::: Supplied records

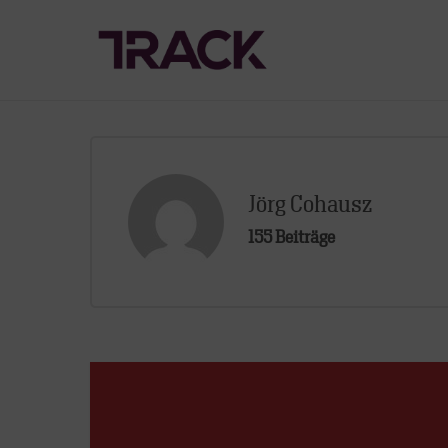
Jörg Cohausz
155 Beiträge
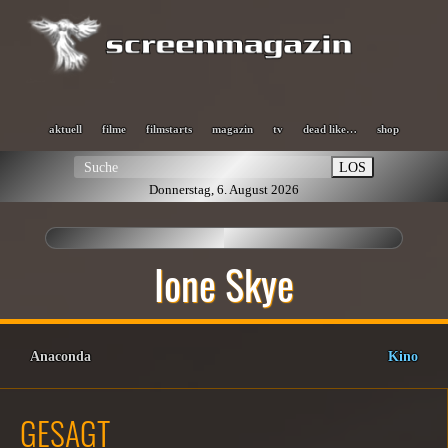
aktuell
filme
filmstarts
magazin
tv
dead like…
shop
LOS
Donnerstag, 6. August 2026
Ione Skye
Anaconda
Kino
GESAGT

::::::
::: Supplied records

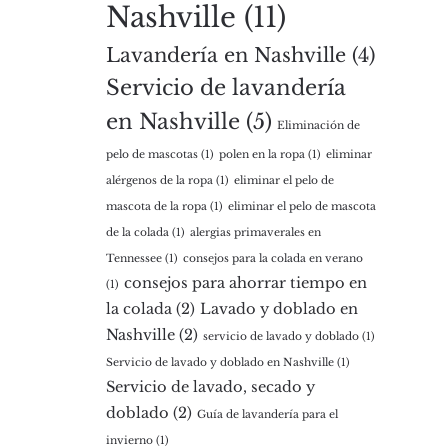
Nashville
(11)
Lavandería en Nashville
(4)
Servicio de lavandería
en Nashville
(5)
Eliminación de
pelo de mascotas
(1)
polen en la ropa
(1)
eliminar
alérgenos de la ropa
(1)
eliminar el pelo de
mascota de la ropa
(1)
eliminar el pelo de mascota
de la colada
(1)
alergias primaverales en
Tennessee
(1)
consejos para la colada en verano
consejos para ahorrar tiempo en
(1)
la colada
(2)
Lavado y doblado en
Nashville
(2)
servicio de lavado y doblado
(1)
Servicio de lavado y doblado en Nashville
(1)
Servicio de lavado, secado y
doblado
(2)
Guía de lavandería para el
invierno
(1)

::::::

» What needs to be done: Return every line above that includes the word "para".

» Reply to the task:
consejos para la colada en verano
consejos para ahorrar tiempo en
Guía de lavandería para el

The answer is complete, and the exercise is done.